TASK DESCRIPTION> Everything in the entries except the pictures must be duplicated exactly.

GIVEN DATA>
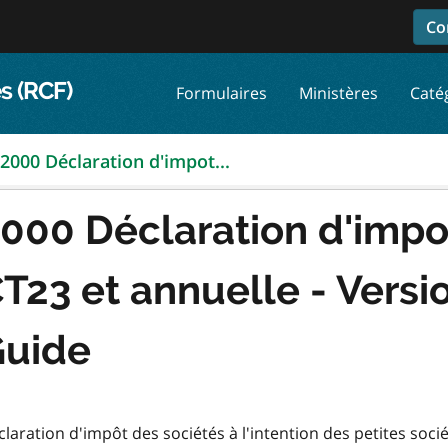
Co
s (RCF)
Formulaires
Ministères
Caté
2000 Déclaration d'impot...
000 Déclaration d'impo
T23 et annuelle - Vers
uide
laration d'impôt des sociétés à l'intention des petites soc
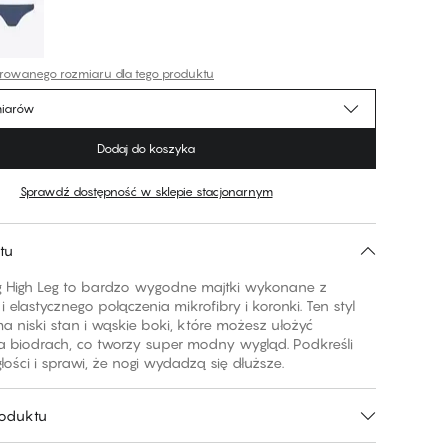
erowanego rozmiaru dla tego produktu
miarów
Dodaj do koszyka
Sprawdź dostępność w sklepie stacjonarnym
tu
ing High Leg to bardzo wygodne majtki wykonane z
i elastycznego połączenia mikrofibry i koronki. Ten styl
a niski stan i wąskie boki, które możesz ułożyć
 biodrach, co tworzy super modny wygląd. Podkreśli
łości i sprawi, że ​​nogi wydadzą się dłuższe.
roduktu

TASK OUTPUT>
Co
s (RCF)
Formulaires
Ministères
Caté
2000 Déclaration d'impot...
000 Déclaration d'impo
T23 et annuelle - Vers
uide
laration d'impôt des sociétés à l'intention des petites soc
erowanego rozmiaru dla tego produktu
miarów
Dodaj do koszyka
Sprawdź dostępność w sklepie stacjonarnym
tu
ing High Leg to bardzo wygodne majtki wykonane z
i elastycznego połączenia mikrofibry i koronki. Ten styl
a niski stan i wąskie boki, które możesz ułożyć
 biodrach, co tworzy super modny wygląd. Podkreśli
łości i sprawi, że ​​nogi wydadzą się dłuższe.
roduktu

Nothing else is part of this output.